Он щёлкнул пальцами и произнёс слова Отсылания. В тот же миг дверь взорвалась дождём расплавленного металла и три высокие фигуры ворвались в храм. Птолемей чуть заметно кивнул мне, потом его голова привалилась к стене. Я развернулся в сторону врагов, занёс лапу, чтобы поразить их, но тело моё уже рассеивалось, точно дым. И как я ни старался, я не мог удержать его. Свет вокруг потух, моё сознание унеслось прочь — Иное Место притянуло меня к себе. Гневно, вопреки своей воле принял я последний дар Птолемея.
Первым ощущением было ужасное стеснение. Когда она пришла в себя, сознание, успевшее привыкнуть к бесконечности, внезапно стянулось в одну точку. Она снова была ограничена пределами своего тела, отягощена его низменным весом. На миг она задохнулась, у неё возникло жуткое ощущение, что её похоронили заживо, — а потом она вспомнила, как дышать. Она лежала в темноте, прислушиваясь к ритмам собственного тела: к струению крови, к воздуху, входящему и выходящему из лёгких, к бурчанию в желудке и кишечнике. До сих пор Китти никогда не сознавала, насколько же она шумная, какая она тяжелая, как она плотно сбита. Всё это казалось ужасающе сложным. Как этим можно управлять? Сама идея о том, чтобы двигаться в этом теле, представлялась непостижимой.

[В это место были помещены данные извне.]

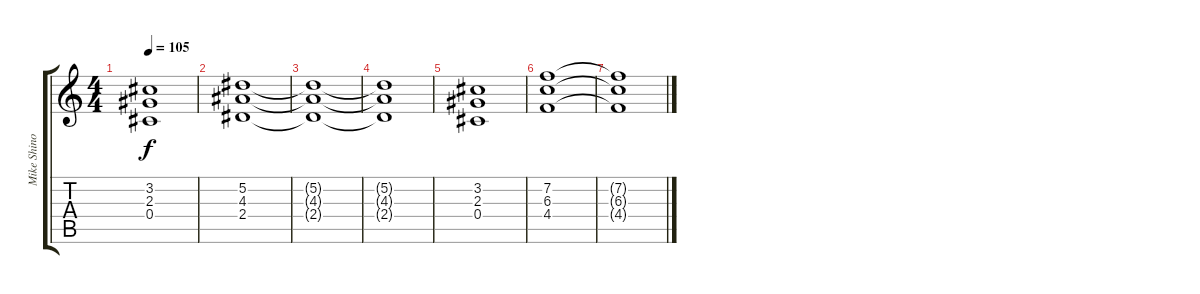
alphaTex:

\track ("Mike Shinoda (2nd Guitar)" "Mike Shino") {instrument distortionguitar}
\staff {score tabs}
\tuning (Eb4 Bb3 Gb3 Db3 Ab2 Db2) {hide}
\ts (4 4)
\tempo 105
\clef g2
\ks c
(3.2 2.3 0.4).1{dy f} |
(5.2 4.3 2.4).1 |
(5.2{t} 4.3{t} 2.4{t}).1 |
(5.2{t} 4.3{t} 2.4{t}).1 |
(3.2 2.3 0.4).1 |
(7.2 6.3 4.4).1 |
(7.2{t} 6.3{t} 4.4{t}).1
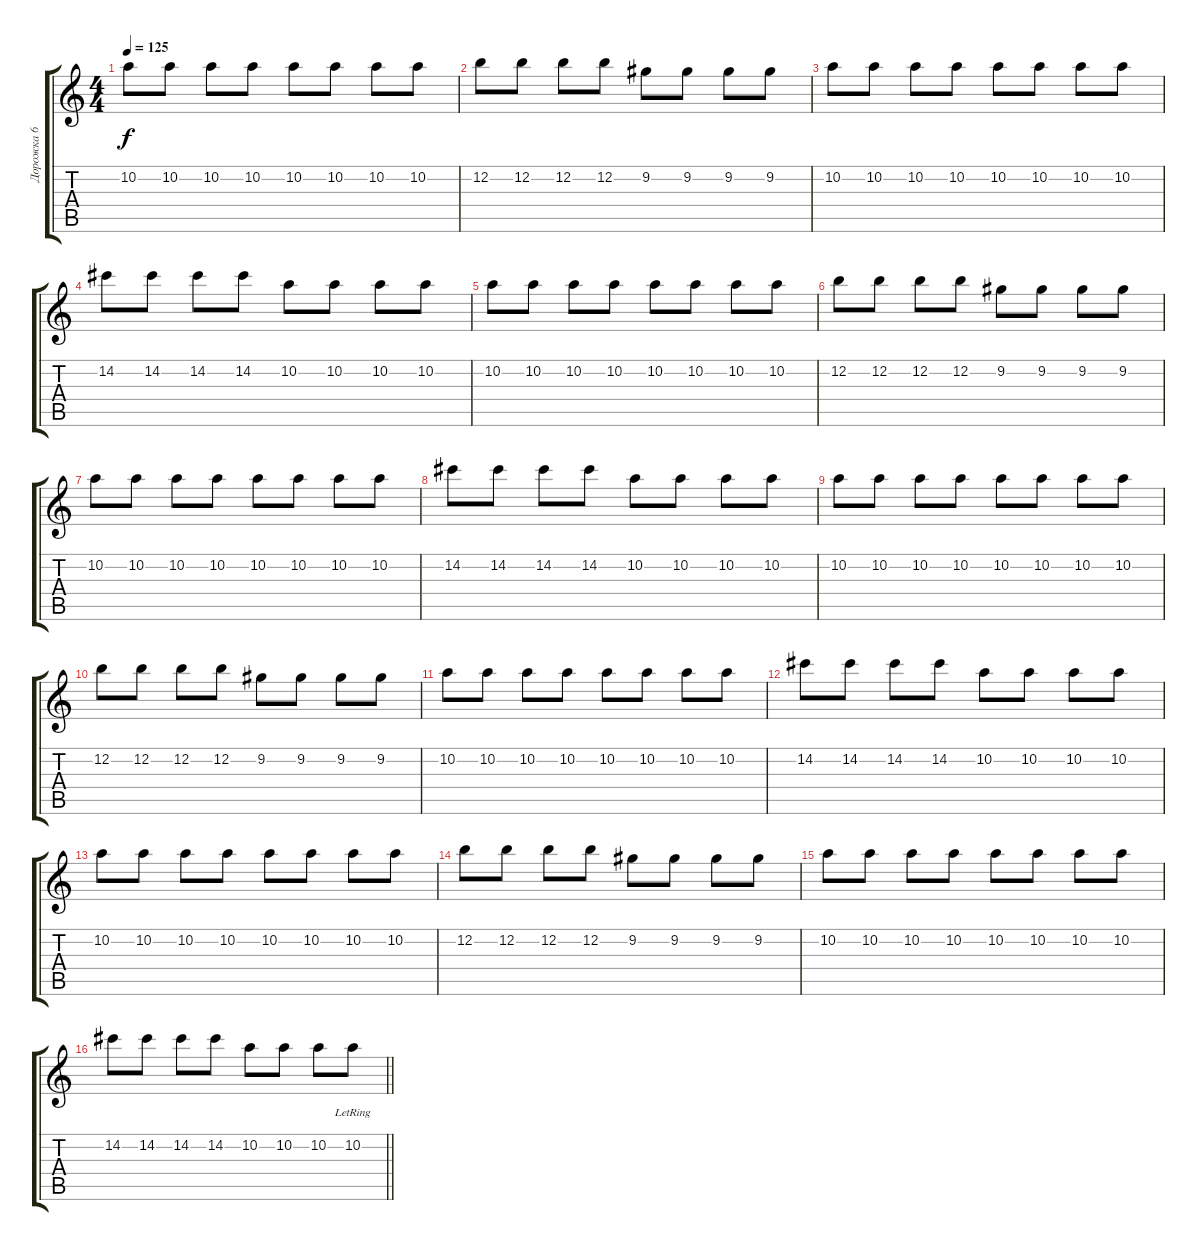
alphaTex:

\track ("Дорожка 6" "Дорожка 6") {instrument overdrivenguitar}
\staff {score tabs}
\tuning (E4 B3 G3 D3 A2 E2) {hide}
\ts (4 4)
\tempo 125
\clef g2
\ks c
10.2.8{dy f} 10.2.8 10.2.8 10.2.8 10.2.8 10.2.8 10.2.8 10.2.8 |
12.2.8 12.2.8 12.2.8 12.2.8 9.2.8 9.2.8 9.2.8 9.2.8 |
10.2.8 10.2.8 10.2.8 10.2.8 10.2.8 10.2.8 10.2.8 10.2.8 |
14.2.8 14.2.8 14.2.8 14.2.8 10.2.8 10.2.8 10.2.8 10.2.8 |
10.2.8 10.2.8 10.2.8 10.2.8 10.2.8 10.2.8 10.2.8 10.2.8 |
12.2.8 12.2.8 12.2.8 12.2.8 9.2.8 9.2.8 9.2.8 9.2.8 |
10.2.8 10.2.8 10.2.8 10.2.8 10.2.8 10.2.8 10.2.8 10.2.8 |
14.2.8 14.2.8 14.2.8 14.2.8 10.2.8 10.2.8 10.2.8 10.2.8 |
10.2.8 10.2.8 10.2.8 10.2.8 10.2.8 10.2.8 10.2.8 10.2.8 |
12.2.8 12.2.8 12.2.8 12.2.8 9.2.8 9.2.8 9.2.8 9.2.8 |
10.2.8 10.2.8 10.2.8 10.2.8 10.2.8 10.2.8 10.2.8 10.2.8 |
14.2.8 14.2.8 14.2.8 14.2.8 10.2.8 10.2.8 10.2.8 10.2.8 |
10.2.8 10.2.8 10.2.8 10.2.8 10.2.8 10.2.8 10.2.8 10.2.8 |
12.2.8 12.2.8 12.2.8 12.2.8 9.2.8 9.2.8 9.2.8 9.2.8 |
10.2.8 10.2.8 10.2.8 10.2.8 10.2.8 10.2.8 10.2.8 10.2.8 |
\barLineRight lightlight
14.2.8 14.2.8 14.2.8 14.2.8 10.2.8 10.2.8 10.2.8 10.2{lr}.8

Постепенно растерянность сменилась смутным узнаванием контуров тела: колен, почти прижатых к животу, стоп, уложенных одна на другую, рук, крепко прижатых к груди. Китти мысленно представила себе всё это, и её охватила нежность к своему телу и признательность ему. Это её согрело — ощущение себя мало-помалу разрасталось. Китти почувствовала твердость поверхности, на которой она лежала, мягкость подушки под головой. Она вспомнила, где находится — и где была до того.